> [TASK REQUIREMENTS] Report each line of the data below in which "Cairo" appears.

> [SOURCE DATA]
---+---
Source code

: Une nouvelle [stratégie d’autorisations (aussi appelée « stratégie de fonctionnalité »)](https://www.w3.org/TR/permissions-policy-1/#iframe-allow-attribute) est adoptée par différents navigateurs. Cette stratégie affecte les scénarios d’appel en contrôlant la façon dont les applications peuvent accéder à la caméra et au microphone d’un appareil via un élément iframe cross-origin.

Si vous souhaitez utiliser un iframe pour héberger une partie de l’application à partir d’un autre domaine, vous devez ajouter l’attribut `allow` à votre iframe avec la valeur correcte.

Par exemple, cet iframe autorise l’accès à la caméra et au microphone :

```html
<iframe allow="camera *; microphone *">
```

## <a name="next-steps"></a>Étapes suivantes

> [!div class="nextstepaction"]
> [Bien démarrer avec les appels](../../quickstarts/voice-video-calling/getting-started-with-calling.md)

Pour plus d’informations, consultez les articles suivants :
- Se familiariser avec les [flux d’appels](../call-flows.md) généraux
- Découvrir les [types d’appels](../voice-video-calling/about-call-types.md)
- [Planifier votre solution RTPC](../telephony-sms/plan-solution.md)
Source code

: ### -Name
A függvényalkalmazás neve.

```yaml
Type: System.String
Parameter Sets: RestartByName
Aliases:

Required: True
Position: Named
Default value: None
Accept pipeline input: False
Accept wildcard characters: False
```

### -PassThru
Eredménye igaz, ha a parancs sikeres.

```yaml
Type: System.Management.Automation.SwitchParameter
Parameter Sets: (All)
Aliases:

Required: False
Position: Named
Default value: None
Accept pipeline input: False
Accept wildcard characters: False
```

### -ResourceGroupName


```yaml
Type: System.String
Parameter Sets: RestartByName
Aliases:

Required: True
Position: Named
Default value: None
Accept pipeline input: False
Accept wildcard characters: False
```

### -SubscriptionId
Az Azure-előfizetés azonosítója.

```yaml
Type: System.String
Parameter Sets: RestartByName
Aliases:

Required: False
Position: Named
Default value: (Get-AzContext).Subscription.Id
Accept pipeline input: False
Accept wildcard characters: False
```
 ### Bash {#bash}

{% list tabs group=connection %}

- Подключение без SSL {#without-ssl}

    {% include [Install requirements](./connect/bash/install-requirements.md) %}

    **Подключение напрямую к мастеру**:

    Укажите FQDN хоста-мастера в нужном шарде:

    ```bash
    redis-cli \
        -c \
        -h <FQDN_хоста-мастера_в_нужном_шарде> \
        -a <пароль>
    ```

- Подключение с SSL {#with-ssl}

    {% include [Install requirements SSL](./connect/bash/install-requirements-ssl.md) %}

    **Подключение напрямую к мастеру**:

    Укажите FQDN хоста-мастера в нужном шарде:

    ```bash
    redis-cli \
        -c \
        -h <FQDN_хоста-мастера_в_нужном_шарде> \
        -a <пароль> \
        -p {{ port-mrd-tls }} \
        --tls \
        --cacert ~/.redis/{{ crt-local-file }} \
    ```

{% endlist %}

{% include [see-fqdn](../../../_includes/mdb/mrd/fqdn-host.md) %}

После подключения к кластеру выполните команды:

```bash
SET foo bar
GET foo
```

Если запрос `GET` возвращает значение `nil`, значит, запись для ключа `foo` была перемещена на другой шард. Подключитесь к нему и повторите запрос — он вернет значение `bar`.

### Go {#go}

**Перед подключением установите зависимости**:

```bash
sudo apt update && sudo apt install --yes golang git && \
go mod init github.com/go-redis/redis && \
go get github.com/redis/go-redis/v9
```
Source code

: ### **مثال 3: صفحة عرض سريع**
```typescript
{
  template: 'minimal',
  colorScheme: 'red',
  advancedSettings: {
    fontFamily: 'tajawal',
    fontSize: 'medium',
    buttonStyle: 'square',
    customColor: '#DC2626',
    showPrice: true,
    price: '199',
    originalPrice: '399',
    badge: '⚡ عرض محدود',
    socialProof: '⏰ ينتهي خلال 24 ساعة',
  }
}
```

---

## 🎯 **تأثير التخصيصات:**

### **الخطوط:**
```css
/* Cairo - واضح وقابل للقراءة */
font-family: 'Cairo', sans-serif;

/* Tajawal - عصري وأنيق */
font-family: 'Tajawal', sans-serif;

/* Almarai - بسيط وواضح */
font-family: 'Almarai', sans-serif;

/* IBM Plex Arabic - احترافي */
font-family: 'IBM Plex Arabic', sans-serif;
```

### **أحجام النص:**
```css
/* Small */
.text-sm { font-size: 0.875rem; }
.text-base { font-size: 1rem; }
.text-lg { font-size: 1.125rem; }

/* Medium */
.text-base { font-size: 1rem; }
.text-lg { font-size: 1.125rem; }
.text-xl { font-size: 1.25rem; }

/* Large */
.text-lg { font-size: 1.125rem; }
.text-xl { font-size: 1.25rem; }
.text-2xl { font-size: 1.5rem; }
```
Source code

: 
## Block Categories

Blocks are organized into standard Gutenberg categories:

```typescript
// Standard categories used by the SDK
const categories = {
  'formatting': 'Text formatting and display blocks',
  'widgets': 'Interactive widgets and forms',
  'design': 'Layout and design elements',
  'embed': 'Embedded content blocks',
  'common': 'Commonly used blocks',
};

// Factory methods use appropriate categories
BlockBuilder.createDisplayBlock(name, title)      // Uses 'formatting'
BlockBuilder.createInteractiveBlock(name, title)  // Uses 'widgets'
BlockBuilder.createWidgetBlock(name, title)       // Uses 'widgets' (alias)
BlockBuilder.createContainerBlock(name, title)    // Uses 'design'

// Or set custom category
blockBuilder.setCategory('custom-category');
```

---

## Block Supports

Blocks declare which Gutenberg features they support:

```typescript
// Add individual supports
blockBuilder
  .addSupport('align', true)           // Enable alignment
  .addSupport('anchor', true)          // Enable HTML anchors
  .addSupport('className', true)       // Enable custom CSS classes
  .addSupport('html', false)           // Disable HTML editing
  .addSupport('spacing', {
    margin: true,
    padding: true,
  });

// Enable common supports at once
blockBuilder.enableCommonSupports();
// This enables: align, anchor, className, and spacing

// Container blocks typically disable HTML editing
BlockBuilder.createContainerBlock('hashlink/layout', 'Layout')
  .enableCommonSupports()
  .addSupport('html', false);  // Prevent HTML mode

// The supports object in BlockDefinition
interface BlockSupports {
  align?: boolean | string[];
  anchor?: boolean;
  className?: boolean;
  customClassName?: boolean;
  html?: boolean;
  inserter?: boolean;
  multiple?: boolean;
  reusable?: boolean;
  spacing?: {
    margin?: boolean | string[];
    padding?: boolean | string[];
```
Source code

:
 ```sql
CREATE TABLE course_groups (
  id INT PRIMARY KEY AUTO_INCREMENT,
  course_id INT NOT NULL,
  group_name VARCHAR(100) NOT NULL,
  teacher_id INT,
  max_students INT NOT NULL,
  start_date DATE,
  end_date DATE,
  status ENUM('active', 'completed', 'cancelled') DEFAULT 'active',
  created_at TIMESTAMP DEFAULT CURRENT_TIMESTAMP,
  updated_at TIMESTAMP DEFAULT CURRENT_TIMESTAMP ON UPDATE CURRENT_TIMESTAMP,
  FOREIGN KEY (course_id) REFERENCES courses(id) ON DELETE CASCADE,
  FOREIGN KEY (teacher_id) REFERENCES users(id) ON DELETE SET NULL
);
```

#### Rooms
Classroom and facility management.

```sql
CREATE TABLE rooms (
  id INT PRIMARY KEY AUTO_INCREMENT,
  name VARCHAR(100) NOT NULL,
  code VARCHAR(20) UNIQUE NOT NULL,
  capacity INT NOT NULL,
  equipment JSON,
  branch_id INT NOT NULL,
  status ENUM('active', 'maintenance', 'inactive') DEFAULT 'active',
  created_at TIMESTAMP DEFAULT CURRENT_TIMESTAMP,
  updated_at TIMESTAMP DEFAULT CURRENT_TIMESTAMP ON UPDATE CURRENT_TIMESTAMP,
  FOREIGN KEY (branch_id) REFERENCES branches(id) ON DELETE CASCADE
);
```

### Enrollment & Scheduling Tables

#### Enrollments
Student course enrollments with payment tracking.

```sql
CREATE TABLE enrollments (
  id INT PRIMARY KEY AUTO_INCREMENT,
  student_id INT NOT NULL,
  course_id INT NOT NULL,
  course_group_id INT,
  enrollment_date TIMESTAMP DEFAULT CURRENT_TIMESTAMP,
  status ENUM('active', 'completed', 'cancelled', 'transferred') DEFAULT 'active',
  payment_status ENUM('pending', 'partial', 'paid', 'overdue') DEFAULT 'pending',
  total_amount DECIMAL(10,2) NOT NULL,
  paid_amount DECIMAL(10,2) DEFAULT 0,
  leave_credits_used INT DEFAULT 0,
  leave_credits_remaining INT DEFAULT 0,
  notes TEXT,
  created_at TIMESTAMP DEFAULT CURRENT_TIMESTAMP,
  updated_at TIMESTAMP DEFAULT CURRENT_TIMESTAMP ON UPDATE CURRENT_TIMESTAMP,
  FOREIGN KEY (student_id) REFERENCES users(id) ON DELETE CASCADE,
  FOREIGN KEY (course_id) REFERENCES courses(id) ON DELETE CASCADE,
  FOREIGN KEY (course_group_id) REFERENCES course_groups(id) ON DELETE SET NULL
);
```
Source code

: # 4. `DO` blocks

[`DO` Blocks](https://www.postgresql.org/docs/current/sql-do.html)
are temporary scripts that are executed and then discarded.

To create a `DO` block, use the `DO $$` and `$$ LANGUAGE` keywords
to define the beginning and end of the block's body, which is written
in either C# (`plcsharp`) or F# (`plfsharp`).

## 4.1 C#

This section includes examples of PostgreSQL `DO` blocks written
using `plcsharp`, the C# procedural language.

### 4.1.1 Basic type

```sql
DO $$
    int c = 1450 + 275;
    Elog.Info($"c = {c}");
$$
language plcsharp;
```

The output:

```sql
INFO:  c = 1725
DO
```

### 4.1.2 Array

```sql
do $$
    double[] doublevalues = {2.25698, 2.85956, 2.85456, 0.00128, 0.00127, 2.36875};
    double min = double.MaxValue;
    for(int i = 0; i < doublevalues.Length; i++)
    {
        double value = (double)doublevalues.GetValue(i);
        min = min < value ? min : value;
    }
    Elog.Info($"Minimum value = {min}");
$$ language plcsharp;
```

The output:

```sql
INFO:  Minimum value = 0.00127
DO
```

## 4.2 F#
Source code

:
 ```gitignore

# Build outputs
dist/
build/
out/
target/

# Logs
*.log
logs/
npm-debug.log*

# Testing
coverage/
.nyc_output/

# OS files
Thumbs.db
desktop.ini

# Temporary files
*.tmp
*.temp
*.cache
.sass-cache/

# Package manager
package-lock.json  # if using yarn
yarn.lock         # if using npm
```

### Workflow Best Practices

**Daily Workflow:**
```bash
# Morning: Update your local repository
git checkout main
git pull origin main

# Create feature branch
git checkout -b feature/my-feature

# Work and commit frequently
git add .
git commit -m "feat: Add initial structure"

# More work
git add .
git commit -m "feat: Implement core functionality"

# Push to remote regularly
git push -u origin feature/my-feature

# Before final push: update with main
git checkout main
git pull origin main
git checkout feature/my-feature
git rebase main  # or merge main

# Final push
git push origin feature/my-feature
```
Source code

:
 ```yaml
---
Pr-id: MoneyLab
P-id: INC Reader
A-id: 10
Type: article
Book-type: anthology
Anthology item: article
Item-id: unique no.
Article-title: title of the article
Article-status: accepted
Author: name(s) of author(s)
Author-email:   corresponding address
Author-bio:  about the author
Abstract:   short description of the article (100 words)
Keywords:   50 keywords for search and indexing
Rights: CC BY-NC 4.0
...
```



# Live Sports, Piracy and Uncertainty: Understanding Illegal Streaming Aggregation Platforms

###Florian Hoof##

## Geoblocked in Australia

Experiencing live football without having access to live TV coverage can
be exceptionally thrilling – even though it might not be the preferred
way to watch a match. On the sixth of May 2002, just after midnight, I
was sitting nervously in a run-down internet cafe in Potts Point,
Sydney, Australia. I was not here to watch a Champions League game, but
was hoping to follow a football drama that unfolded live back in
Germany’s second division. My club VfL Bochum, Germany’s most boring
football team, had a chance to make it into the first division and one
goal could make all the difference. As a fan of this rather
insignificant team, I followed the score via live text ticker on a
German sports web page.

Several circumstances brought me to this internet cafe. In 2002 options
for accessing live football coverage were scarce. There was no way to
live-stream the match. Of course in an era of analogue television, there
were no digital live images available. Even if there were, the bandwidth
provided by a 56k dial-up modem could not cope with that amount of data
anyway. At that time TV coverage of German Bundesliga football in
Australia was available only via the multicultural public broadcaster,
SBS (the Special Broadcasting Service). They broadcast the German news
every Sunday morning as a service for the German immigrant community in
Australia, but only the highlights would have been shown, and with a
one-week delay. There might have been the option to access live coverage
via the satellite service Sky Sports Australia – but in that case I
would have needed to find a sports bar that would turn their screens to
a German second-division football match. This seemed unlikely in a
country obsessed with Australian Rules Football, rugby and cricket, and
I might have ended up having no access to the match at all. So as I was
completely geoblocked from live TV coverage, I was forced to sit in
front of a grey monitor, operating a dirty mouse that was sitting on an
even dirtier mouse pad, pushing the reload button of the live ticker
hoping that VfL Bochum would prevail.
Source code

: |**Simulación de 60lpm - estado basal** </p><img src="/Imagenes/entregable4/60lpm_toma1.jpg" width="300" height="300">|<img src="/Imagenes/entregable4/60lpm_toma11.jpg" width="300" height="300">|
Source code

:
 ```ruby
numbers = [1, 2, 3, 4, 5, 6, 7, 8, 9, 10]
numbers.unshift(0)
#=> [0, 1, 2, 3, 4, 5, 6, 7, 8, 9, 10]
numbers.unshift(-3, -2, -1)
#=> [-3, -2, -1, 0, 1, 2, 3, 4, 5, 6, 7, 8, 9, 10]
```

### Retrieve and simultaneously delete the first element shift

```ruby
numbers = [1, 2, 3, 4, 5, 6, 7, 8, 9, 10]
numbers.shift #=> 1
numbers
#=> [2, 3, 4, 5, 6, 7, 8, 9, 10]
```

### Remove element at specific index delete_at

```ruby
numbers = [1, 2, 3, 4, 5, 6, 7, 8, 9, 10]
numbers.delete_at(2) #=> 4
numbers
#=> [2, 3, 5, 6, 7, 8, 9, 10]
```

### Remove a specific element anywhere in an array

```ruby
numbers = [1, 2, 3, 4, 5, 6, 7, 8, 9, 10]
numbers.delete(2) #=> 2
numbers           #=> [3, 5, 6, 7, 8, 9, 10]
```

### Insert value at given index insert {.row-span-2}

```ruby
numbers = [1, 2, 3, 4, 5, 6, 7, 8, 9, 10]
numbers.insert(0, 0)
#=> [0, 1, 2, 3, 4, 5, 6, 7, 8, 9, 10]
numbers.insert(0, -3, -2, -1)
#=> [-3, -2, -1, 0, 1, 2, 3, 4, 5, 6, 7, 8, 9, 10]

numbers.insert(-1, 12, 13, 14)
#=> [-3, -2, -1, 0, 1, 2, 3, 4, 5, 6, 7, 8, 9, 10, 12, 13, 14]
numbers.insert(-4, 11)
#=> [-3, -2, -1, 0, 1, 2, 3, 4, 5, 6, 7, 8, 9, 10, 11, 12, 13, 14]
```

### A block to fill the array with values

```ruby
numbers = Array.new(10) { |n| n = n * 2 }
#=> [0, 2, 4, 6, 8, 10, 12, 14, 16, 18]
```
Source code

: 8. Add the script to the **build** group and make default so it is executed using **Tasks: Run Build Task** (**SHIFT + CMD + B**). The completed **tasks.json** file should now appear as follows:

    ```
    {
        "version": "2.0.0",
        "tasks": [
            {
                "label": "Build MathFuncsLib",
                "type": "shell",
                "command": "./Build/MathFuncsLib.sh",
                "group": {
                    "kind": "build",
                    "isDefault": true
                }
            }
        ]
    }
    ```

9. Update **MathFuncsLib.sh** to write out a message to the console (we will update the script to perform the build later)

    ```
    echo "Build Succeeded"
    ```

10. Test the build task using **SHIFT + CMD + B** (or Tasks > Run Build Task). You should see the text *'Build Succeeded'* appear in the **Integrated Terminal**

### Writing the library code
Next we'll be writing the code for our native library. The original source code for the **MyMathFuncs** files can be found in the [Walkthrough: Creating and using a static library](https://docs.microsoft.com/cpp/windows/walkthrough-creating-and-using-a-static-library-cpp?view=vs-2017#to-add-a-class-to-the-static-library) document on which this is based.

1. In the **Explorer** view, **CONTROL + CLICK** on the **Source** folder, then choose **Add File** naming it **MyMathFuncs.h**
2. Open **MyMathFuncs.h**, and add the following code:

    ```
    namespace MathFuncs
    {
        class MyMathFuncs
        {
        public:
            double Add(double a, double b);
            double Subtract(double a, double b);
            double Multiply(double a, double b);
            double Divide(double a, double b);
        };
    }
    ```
---+---
> [RESPONSE]
/* Cairo - واضح وقابل للقراءة */
font-family: 'Cairo', sans-serif;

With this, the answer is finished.